4. “So I want trans women to be safe. At the same time, I do not want to make natal girls and women less safe. When you throw open the doors of bathrooms and changing rooms to any man who believes or feels he’s a woman – and, as I’ve said, gender confirmation certificates may now be granted without any need for surgery or hormones – then you open the door to any and all men who wish to come inside. That is the simple truth.”

Rowling really hits her TERFness out of the park when she opens her yap about bathrooms. One of the most transphobic things you can do is deny someone the right to use the bathroom that aligns with their gender identity. What Rowling is saying here is that sex trumps gender. She is defining what it means to be a woman and where said woman can pee based on what is between her legs. Homerun, Team TERF.

Allowing a transgender woman the right to use the women’s bathroom is NOT throwing open the door to men, because trans women are not men. Nor have the bathroom doors ever been closed from allowing cisgender men from opening them. What is stopping a man from entering any space? There are far more rapists who choose not to throw on a dress before attacking someone, and I have yet to find any reports of transgender women attacking people in a bathroom. Rowling believes in single-sex spaces because she thinks that is safer for women, yet the people at risk in single-sex bathrooms are transgender folks. Transgender teens in particular are at higher risk for sexual assault when their bathroom use is restricted.
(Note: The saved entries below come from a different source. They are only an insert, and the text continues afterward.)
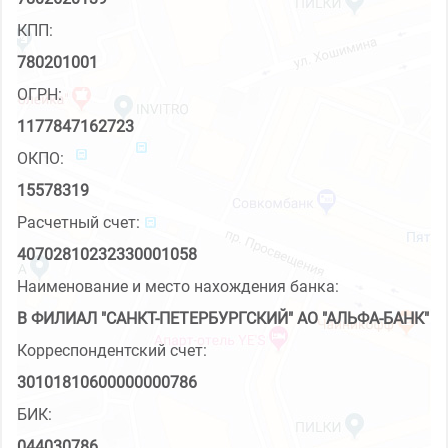
КПП:
780201001
ОГРН:
1177847162723
ОКПО:
15578319
Расчетный счет:
40702810232330001058
Наименование и место нахождения банка:
В ФИЛИАЛ "САНКТ-ПЕТЕРБУРГСКИЙ" АО "АЛЬФА-БАНК"
Корреспондентский счет:
30101810600000000786
БИК:
044030786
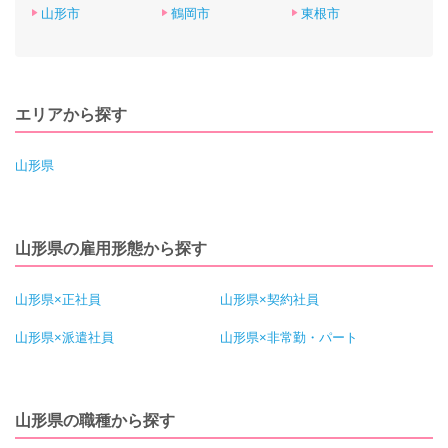
山形市
鶴岡市
東根市
エリアから探す
山形県
山形県の雇用形態から探す
山形県×正社員
山形県×契約社員
山形県×派遣社員
山形県×非常勤・パート
山形県の職種から探す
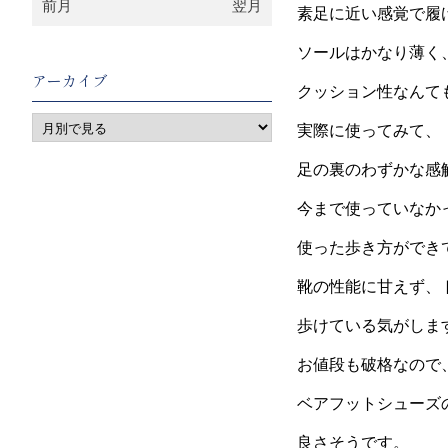
前月
翌月
素足に近い感覚で履
ソールはかなり薄く
アーカイブ
クッション性なんても
実際に使ってみて、
足の裏のわずかな感
今まで使っていなか
使った歩き方ができ
靴の性能に甘えず、
歩けている気がしま
お値段も破格なので
ベアフットシューズ
良さそうです。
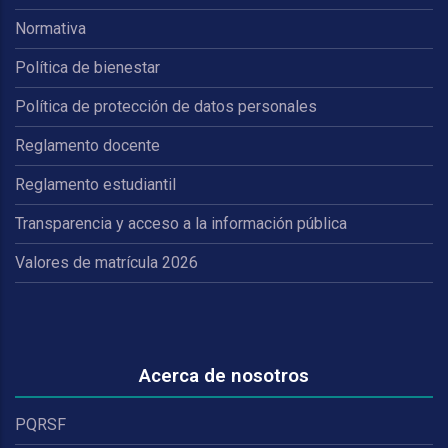
Normativa
Política de bienestar
Política de protección de datos personales
Reglamento docente
Reglamento estudiantil
Transparencia y acceso a la información pública
Valores de matrícula 2026
Acerca de nosotros
PQRSF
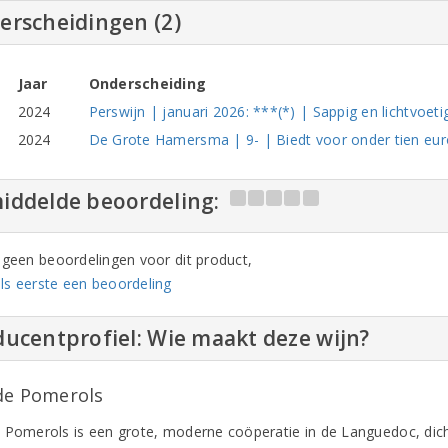
erscheidingen (2)
Jaar
Onderscheiding
2024
Perswijn | januari 2026: ***(*) | Sappig en lichtvoeti
2024
De Grote Hamersma | 9- | Biedt voor onder tien euro z
iddelde beoordeling:
n geen beoordelingen voor dit product,
ls eerste een beoordeling
ucentprofiel: Wie maakt deze wijn?
de Pomerols
 Pomerols is een grote, moderne coöperatie in de Languedoc, dicht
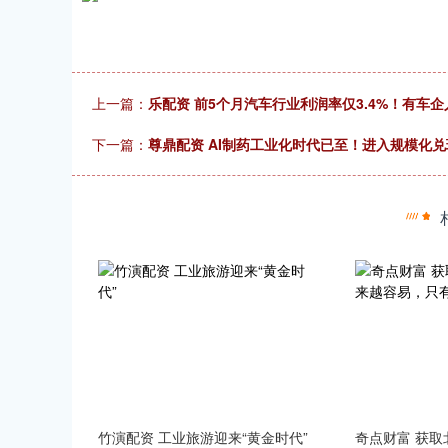
上一篇：
乐配资 前5个月汽车行业利润率仅3.4%！有车
下一篇：
尊鼎配资 AI制药工业化时代已至！进入规模化兑
竹演配资 工业旅游迎来“黄金时代”
奇点财富 获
And to say a trans woman needs a vagina to use the women’s bathroom is to equate a transgender person’s transness to having had surgery or using hormone therapy. The simple truth is that being trans is not dependent on either.

Rowling’s overall message is this: She supports transgender people, even transgender women, as long as they don’t get in the way of her perception of what it means to be a woman. And if you want to be a woman, you need to show your vagina card and tell your stories of being catcalled on the street while walking around with your birth vagina. Also, because she really needs to solidify her internalized transphobia, she wants transgender women to be safe and protected unless her fear gets in the way. In that case, sex equals gender so fuck everyone with a penis, no matter how they identify, because she has deep-seated roots of bias and shame to work through before she can realize that transgender women are not a threat.

You can’t be a transgender ally while denying transgender rights. You can keep talking, Jo, but that’s not how any of this works. My hope is that someday you are able to lose the insecurities that make you believe that the experience of another human takes away from your own. If a person naturally writes with their right hand, that person does not hinder another person’s natural ability to write with their left hand. A writer is a writer. A transgender woman is a woman. And JK Rowling is a TERF.